阅读文本:
>>
从上世纪50年代至21世纪初的五十余年间,三代援疆人的故事被浓缩在阿舍简洁平实的叙述中,贴近自然的文字里流动着坚守者的大爱和信念,对现代读者而言陌生的时空由此展开丰富的一角。身为女性作家,阿舍以独到的细腻笔法记述三代女性的婚姻家庭生活,从女性心理和情感的微观切口折射出援疆建设和时代变迁的宏大叙事,提出了在当下仍然值得思考的时代之问。

矛盾和对立贯穿小说叙事,裹挟着人物在命运洪流中前进。在物质层面,人们对抗艰苦环境开创未来;在精神层面,命运的阴影始终笼罩,人们立足于过去的经验和对未来的憧憬,对抗命运和虚无。小说中,明中启作为建设茂盛农场的中流砥柱承载着诸多对立,他的弟弟明千安则是作家用来揭露存在与虚无对抗的精神符号。千安决定独自看守水库时对于自然与社会、自由与束缚、个体与集体乃至实在与虚无的思考,是致敬援疆父辈之外的暗线,世情虚无固然沉重,战胜虚无的决心更显光辉。
<<
待解问题:
A) 请照录这段评论中从“从上世纪50年代至21世纪初”到“当下仍然值得思考的时代之问。”的部分。
B) 根据这段评论,谁是建设茂盛农场的中流砥柱?
C) 请将这段评论中的句子“矛盾和对立贯穿小说叙事,裹挟着人物在命运洪流中前进。”译成英文。
后附条目是另一份独立材料。

已知信息:
>>
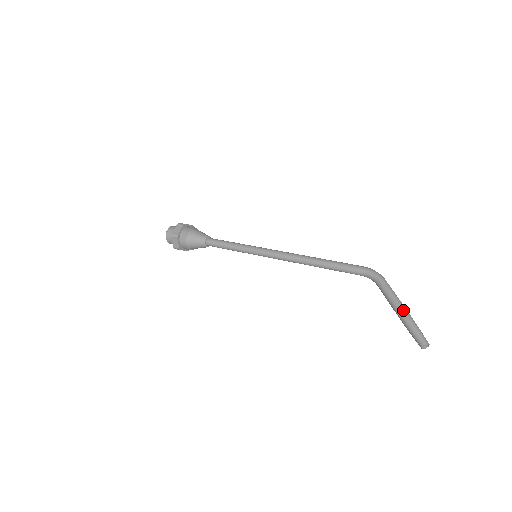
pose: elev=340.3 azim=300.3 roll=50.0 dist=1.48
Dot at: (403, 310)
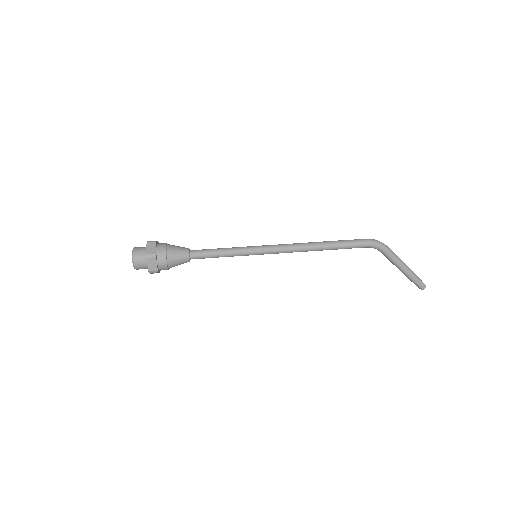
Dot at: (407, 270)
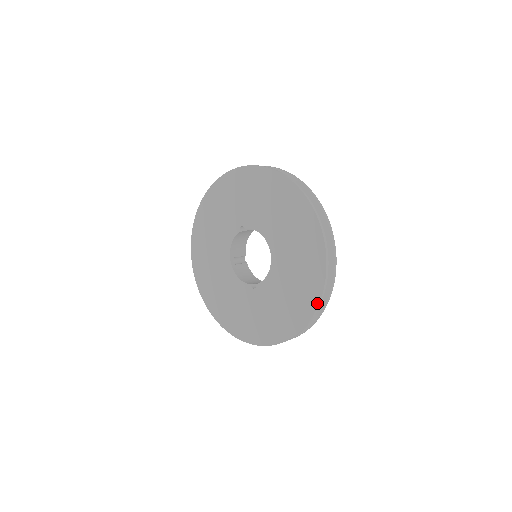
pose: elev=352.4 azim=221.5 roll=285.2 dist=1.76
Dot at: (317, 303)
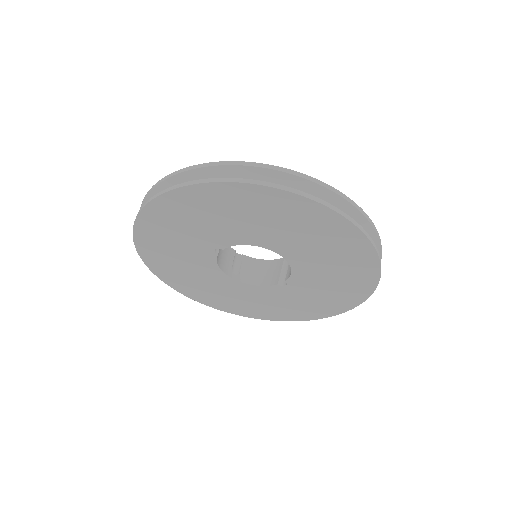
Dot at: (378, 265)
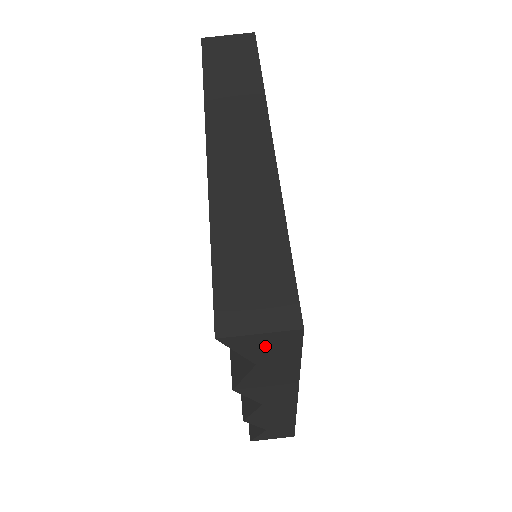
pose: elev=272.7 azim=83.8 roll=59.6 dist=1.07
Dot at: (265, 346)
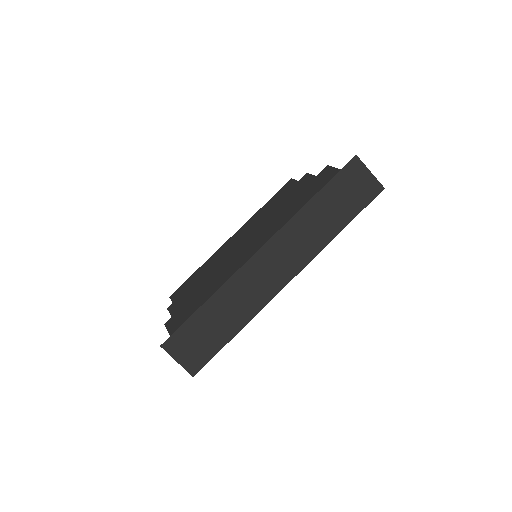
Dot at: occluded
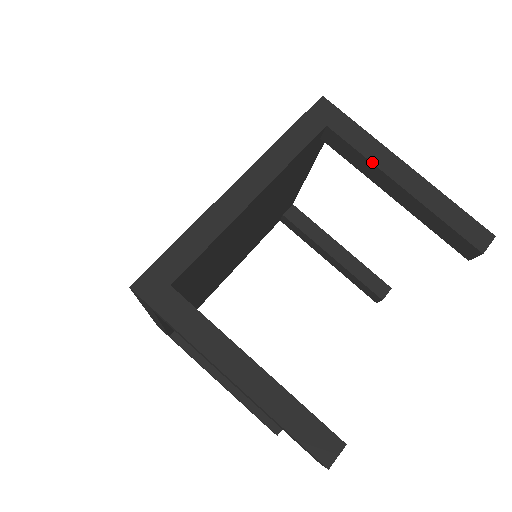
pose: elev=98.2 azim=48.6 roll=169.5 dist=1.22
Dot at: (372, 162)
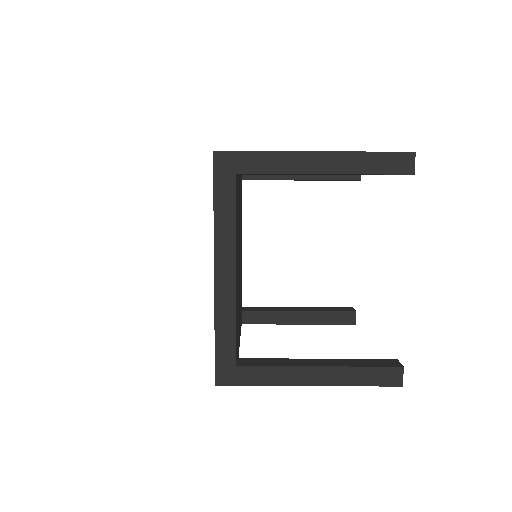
<<
逐题答案:
A)
从上世纪50年代至21世纪初的五十余年间,三代援疆人的故事被浓缩在阿舍简洁平实的叙述中,贴近自然的文字里流动着坚守者的大爱和信念,对现代读者而言陌生的时空由此展开丰富的一角。身为女性作家,阿舍以独到的细腻笔法记述三代女性的婚姻家庭生活,从女性心理和情感的微观切口折射出援疆建设和时代变迁的宏大叙事,提出了在当下仍然值得思考的时代之问。

B) 明中启。

C) Contradiction and opposition run through the novel's narrative, sweeping the characters forward in the torrent of fate.